For an ellipse with eccentricity $=\frac{1}{2}$ the center is at the origin. If one directrix is $x=4$, then the equation of the ellipse is

• A. $3x^2+4y^2=1$
• B. $3x^2+4y^{2^{}}=12$
• C. $4x^2+3y^2=1$
• D. $4x^2+3y^2=12$

Answer 1

The correct option is B

$3x^2+4y^{2^{}}=12$

Explanation for correct option:

Step 1. Find the equation of ellipse.

Given, eccentricity, $e=\frac{1}{2}$ & Directrix, $x=4$

Now,

equation of directrix $x=4$, which is parallel to the y-axis and hence the axis of an ellipse is the x-axis.

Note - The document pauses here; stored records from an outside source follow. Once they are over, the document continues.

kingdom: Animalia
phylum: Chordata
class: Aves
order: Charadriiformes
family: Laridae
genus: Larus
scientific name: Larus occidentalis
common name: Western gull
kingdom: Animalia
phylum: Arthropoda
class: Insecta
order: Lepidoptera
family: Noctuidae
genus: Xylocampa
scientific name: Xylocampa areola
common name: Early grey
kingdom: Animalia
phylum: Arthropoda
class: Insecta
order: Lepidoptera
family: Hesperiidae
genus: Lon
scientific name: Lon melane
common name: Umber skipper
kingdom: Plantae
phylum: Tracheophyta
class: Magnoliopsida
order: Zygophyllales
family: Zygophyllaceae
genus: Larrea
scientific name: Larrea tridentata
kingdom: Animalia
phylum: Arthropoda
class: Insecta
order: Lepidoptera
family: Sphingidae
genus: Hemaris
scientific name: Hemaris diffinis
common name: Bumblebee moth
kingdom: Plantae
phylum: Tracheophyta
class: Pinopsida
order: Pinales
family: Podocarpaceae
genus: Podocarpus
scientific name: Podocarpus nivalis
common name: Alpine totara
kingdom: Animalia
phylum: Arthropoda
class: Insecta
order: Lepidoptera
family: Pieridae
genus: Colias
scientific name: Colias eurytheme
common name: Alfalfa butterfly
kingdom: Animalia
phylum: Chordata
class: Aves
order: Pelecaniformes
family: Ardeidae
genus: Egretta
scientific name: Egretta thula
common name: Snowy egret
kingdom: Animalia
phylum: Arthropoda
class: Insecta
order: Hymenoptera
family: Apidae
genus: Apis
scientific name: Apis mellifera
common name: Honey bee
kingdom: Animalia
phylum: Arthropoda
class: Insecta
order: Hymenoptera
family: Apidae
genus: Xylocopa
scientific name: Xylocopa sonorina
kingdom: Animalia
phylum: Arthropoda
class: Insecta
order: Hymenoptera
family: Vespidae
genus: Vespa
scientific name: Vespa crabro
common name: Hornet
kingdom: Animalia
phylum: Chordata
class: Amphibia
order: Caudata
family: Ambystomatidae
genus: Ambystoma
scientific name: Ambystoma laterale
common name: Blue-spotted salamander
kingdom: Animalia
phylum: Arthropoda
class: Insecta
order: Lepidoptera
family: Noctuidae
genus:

Step 2. General equation of the ellipse is $\frac{x^2}{a^2}+\frac{y^2}{b^2}=1$

As We know,

$\begin{array}{rcl}{e}^2& =& 1-\frac{b^2}{a^2}\end{array}$

$\Rightarrow$ $\begin{array}{rcl}\frac{1}{4}& =& 1-{\left(\frac{b}{a}\right)}^2\end{array}$

$\Rightarrow$ $\begin{array}{rcl}\frac{-3}{4}& =& -{\left(\frac{b}{a}\right)}^2\end{array}$

$\Rightarrow$$\begin{array}{rcl}{\left(\frac{b}{a}\right)}^2& =& \frac{3}{4}\end{array}$

Also, Equation of directrix $\begin{array}{rcl}& =& \frac{a}{e}\end{array}$

$=4$

$\Rightarrow$ $\begin{array}{rcl}\frac{a\times 2}{1}& =& 4\end{array}$

$\Rightarrow$ $\begin{array}{rcl}a& =& 2\end{array}$

$\Rightarrow$ $\begin{array}{rcl}{a}^2& =& 4\end{array}$

From equation $\left(1\right)$, $b^2=3$

Step 3. By putting values on equation, we get

$\begin{array}{rcl}\frac{x^2}{4}+\frac{y^2}{3}& =& 1\end{array}$

$\Rightarrow$$\begin{array}{rcl}3x^2+4y^2& =& 12\end{array}$

Hence, the correct option is $\mathbf{\left(}\mathit{B}\mathbf{\right)}$.